**TASK DESCRIPTION**
Return the entries below word for word. No picture belongs in the copy.

**RECORD SET**
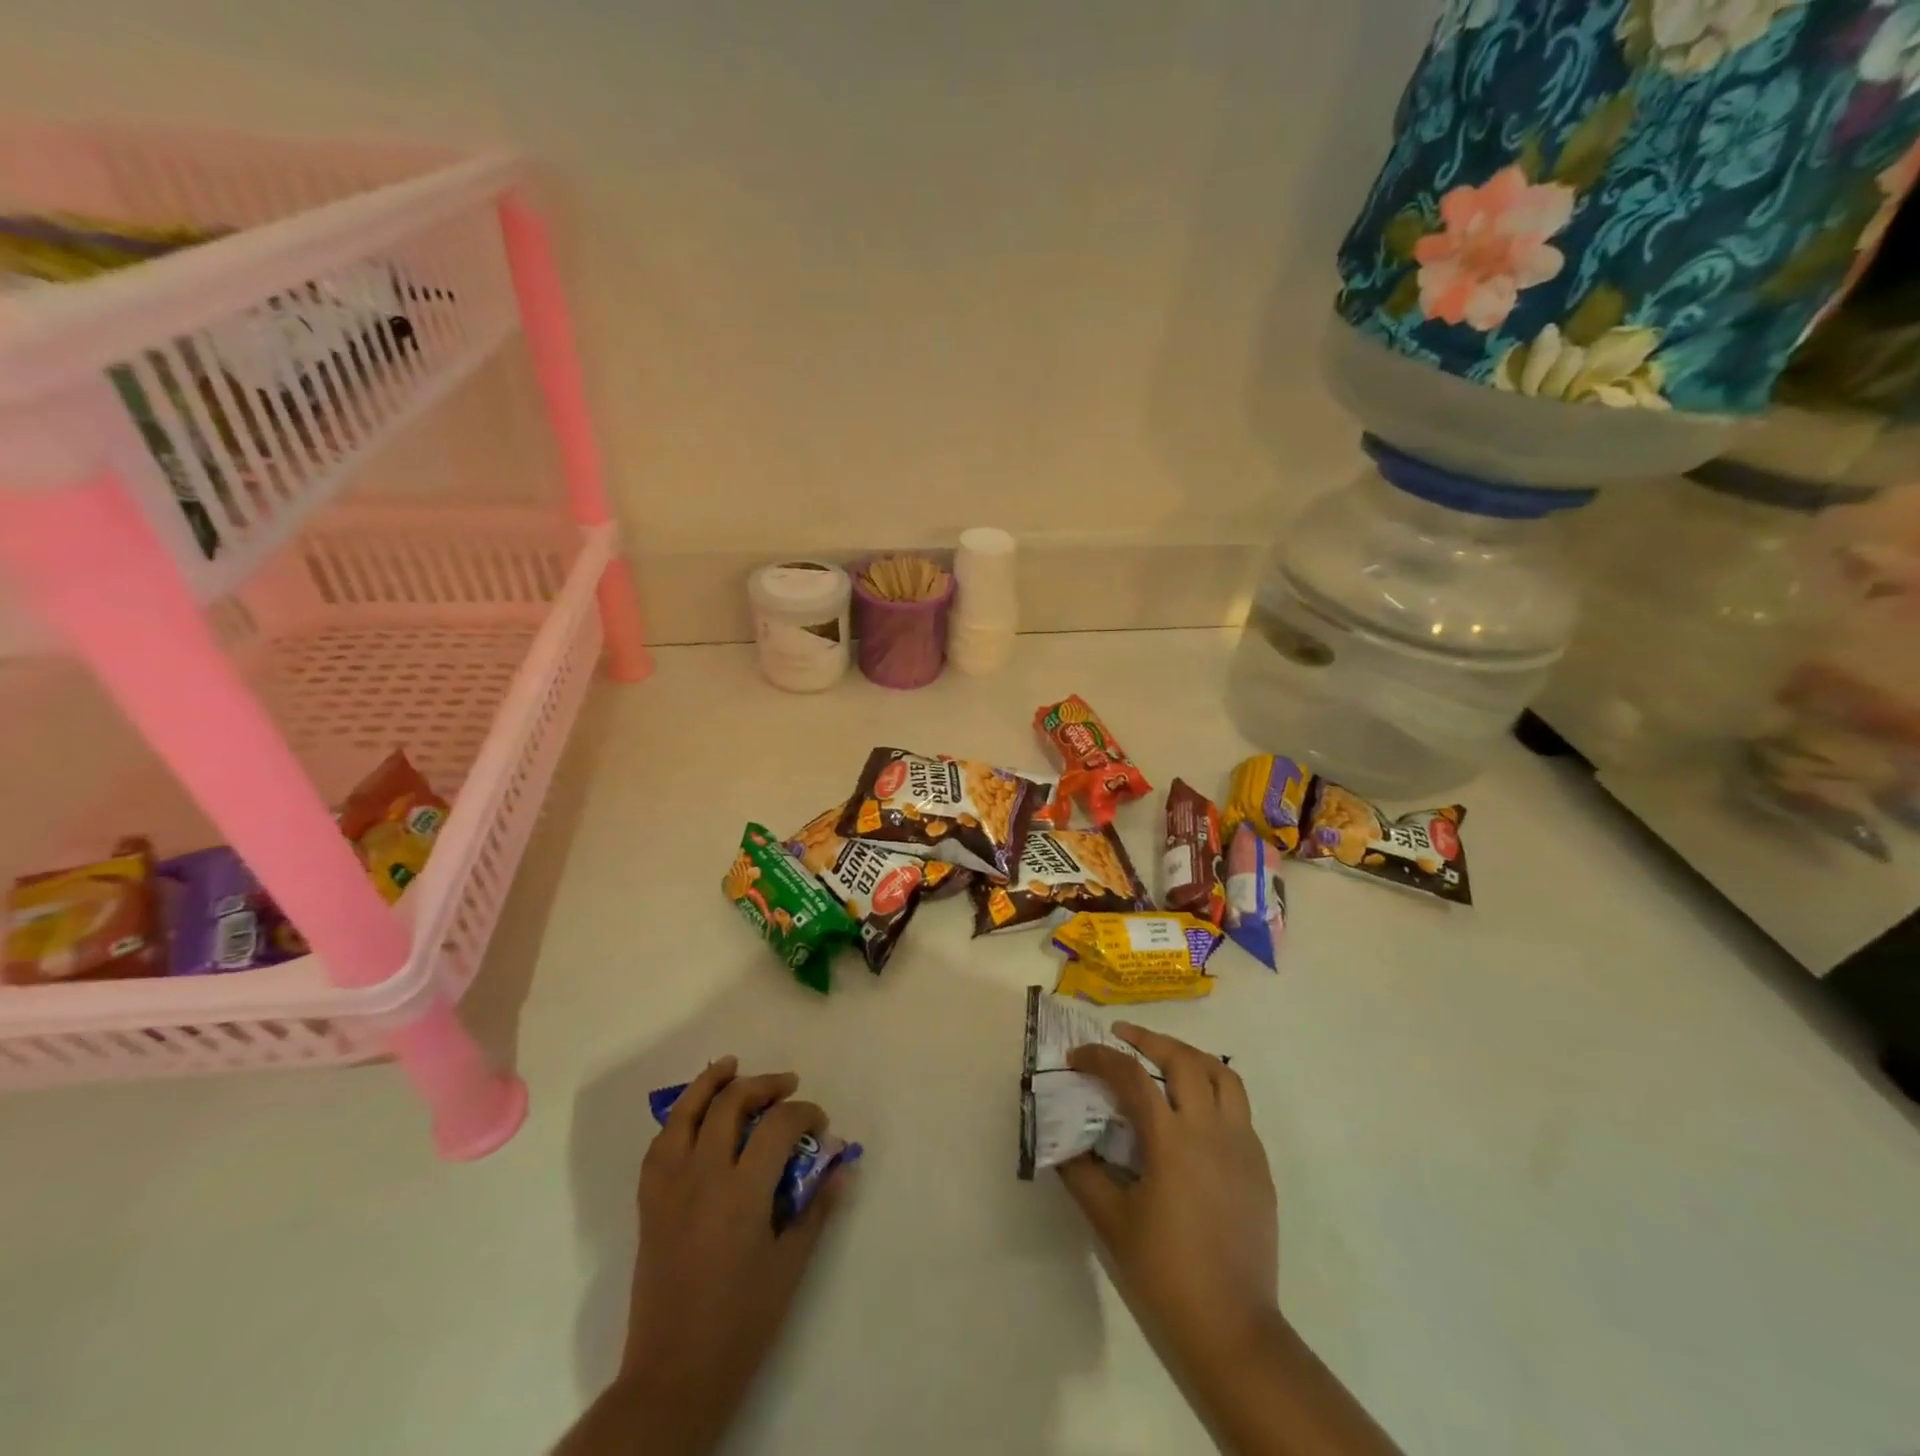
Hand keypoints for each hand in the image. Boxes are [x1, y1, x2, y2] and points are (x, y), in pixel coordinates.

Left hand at [593, 1057, 849, 1455]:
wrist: (673, 1375)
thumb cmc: (741, 1323)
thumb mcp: (791, 1265)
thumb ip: (817, 1208)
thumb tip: (842, 1165)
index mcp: (742, 1192)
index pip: (778, 1125)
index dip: (805, 1113)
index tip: (821, 1124)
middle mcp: (703, 1176)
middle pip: (731, 1104)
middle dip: (765, 1086)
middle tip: (788, 1087)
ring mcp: (670, 1187)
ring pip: (686, 1112)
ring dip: (711, 1083)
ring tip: (732, 1065)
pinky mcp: (649, 1203)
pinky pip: (660, 1144)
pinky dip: (679, 1118)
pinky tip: (694, 1114)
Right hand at [1058, 1025, 1279, 1378]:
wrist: (1233, 1328)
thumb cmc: (1165, 1273)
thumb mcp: (1111, 1222)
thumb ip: (1083, 1173)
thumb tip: (1061, 1141)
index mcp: (1171, 1141)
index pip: (1131, 1077)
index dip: (1100, 1058)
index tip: (1078, 1058)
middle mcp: (1210, 1130)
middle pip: (1183, 1059)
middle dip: (1149, 1039)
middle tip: (1123, 1036)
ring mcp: (1242, 1145)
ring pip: (1223, 1075)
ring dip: (1190, 1056)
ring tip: (1165, 1058)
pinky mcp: (1259, 1165)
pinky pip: (1239, 1108)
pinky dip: (1214, 1091)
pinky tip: (1193, 1112)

**YOUR RESPONSE**
Hand keypoints for each hand in the image. Boxes are [x1, y1, x2, y2] and points are (x, y), in pixel coordinates.

Left hand at [593, 1057, 849, 1455]:
wrist: (673, 1375)
thumb cmc: (741, 1323)
thumb mcp: (791, 1265)
thumb ip: (817, 1208)
thumb tip: (842, 1165)
index mcp: (742, 1192)
index pip: (778, 1125)
index dip: (805, 1113)
index tip: (821, 1124)
middle mcp: (703, 1176)
middle pip: (731, 1104)
middle dip: (765, 1086)
middle tip: (788, 1087)
ring mcp: (670, 1187)
ring pip: (686, 1112)
ring dip: (711, 1083)
ring tip: (732, 1065)
pinky mcp: (649, 1203)
pinky pip: (660, 1144)
pinky dip: (679, 1118)
pinky tip: (694, 1114)
Right hand at [1058, 1025, 1279, 1378]:
wrist: (1233, 1328)
thumb cmc: (1165, 1273)
thumb mcp: (1111, 1222)
thumb ip: (1083, 1173)
thumb tip: (1061, 1141)
index mcp: (1171, 1141)
index pip: (1131, 1077)
index dip: (1100, 1058)
index tip: (1078, 1058)
middle mcp: (1210, 1130)
middle pip: (1183, 1059)
middle dip: (1149, 1039)
middle tip: (1123, 1036)
ring mcp: (1242, 1145)
ring pip: (1223, 1075)
ring dip: (1190, 1056)
ring tip: (1165, 1058)
pinky mcp: (1259, 1165)
pinky pip: (1239, 1108)
pinky dip: (1214, 1091)
pinky tip: (1193, 1112)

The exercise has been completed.